====== Given text ======
The End of the Morning is the final and unfinished autobiographical novel by Charmian Clift. Published here for the first time, it is the book that Clift herself regarded as her most significant work. Although the author did not live to complete it, the typescript left among her papers was fully revised and stands alone as a novella. It is published here alongside a new selection of Clift’s essays and an afterword from her biographer Nadia Wheatley.
There is both a joy and a sadness in reading Charmian Clift’s unfinished novel, The End of the Morning, as it is published now, 55 years after her death. Nadia Wheatley, Clift’s long-time advocate, biographer, and champion of the work and the woman that was Charmain Clift, has produced this wonderful volume.
It comprises a novella-length opening to an unfinished book, an insightful essay by Wheatley on the background of said novel, and a further selection of Clift’s wonderful essays from her groundbreaking, wildly popular newspaper weekly columns of the 1960s. She just wrote so bloody well. Heartfelt, direct, empathetic, unapologetic, challenging us – she pulled no punches and was not afraid to be heard.
====== Listed records ======
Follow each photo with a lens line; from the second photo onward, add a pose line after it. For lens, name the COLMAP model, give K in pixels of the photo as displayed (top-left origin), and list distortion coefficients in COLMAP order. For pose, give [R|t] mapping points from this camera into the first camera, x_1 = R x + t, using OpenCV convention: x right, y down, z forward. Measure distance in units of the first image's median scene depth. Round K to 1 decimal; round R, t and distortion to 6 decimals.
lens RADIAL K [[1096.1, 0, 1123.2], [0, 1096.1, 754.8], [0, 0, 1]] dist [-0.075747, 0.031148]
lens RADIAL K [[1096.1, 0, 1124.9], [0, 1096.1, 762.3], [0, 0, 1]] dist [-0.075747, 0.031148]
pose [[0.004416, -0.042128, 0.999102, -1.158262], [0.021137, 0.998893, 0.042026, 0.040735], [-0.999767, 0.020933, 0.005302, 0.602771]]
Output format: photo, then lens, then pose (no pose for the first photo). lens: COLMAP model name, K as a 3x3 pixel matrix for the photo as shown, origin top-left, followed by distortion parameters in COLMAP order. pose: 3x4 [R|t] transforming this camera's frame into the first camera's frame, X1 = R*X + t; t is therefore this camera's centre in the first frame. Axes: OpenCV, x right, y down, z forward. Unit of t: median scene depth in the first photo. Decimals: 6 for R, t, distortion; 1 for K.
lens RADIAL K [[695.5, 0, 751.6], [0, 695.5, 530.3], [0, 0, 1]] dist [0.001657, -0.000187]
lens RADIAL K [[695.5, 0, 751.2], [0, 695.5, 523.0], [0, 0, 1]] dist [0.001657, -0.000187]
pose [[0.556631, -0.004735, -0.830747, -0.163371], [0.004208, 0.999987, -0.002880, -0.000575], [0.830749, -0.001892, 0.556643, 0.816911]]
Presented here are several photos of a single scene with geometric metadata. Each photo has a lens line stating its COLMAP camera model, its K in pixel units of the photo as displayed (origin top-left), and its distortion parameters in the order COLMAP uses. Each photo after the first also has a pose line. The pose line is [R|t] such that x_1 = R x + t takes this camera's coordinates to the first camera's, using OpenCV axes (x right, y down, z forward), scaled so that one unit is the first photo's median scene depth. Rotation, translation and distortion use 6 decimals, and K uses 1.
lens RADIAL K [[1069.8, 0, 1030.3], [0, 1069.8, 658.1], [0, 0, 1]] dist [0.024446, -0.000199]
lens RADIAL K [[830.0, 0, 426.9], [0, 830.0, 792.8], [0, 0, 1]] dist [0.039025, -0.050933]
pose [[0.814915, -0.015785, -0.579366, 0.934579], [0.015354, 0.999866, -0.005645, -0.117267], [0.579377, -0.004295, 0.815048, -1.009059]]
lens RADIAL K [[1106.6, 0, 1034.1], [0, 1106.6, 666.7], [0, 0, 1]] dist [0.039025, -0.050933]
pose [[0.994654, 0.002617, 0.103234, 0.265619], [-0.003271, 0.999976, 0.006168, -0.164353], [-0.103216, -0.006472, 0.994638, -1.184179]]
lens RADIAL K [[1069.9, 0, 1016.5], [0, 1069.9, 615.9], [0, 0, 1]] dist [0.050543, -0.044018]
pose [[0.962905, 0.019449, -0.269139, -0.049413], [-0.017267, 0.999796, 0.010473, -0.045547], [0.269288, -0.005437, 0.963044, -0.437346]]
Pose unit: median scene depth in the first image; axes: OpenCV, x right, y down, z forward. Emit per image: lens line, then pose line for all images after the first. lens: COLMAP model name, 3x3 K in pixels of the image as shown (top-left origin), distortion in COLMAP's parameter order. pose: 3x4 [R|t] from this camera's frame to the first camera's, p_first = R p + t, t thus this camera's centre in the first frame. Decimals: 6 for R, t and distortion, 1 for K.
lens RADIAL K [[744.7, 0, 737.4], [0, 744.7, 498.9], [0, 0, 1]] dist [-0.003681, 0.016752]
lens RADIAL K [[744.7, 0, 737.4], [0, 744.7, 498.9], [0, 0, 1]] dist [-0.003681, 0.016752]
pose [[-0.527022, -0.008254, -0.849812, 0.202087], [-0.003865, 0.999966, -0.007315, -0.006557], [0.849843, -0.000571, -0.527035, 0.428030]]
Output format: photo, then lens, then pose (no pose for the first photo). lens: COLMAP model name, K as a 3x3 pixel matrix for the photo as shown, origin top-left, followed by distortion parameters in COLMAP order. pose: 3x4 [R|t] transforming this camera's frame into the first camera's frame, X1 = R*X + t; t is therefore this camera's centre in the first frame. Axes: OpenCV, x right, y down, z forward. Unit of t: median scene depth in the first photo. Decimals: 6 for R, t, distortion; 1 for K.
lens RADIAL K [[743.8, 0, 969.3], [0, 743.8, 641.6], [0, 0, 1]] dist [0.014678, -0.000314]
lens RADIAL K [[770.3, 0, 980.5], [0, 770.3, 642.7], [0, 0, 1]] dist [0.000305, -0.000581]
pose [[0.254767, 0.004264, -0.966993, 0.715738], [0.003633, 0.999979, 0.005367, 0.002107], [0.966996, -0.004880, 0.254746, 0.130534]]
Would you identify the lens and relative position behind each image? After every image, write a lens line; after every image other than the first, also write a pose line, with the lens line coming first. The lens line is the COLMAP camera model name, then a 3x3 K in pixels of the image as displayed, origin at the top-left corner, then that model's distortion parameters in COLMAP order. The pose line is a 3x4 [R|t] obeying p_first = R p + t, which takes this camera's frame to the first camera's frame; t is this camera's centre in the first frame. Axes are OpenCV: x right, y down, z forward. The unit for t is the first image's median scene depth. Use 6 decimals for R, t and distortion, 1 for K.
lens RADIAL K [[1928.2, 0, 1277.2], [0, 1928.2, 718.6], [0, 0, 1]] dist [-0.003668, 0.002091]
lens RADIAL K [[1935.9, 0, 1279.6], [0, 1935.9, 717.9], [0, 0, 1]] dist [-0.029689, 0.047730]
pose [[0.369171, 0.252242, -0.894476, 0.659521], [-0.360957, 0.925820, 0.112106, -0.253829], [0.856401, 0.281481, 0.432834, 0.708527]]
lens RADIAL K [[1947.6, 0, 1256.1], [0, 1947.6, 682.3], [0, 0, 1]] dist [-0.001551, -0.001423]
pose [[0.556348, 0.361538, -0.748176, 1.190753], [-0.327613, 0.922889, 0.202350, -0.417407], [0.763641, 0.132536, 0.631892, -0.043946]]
======
Task requirements:
- 1) According to the text about Charmian Clift's unfinished novel, how many years after her death is The End of the Morning being published?
- 2) In the text about Charmian Clift's unfinished novel, the sentence beginning "Heartfelt, direct" describes her writing. List every quality that sentence names before the dash.

Your written answers:
- 1) 55 years

- 2) Heartfelt, direct, empathetic, unapologetic, challenging us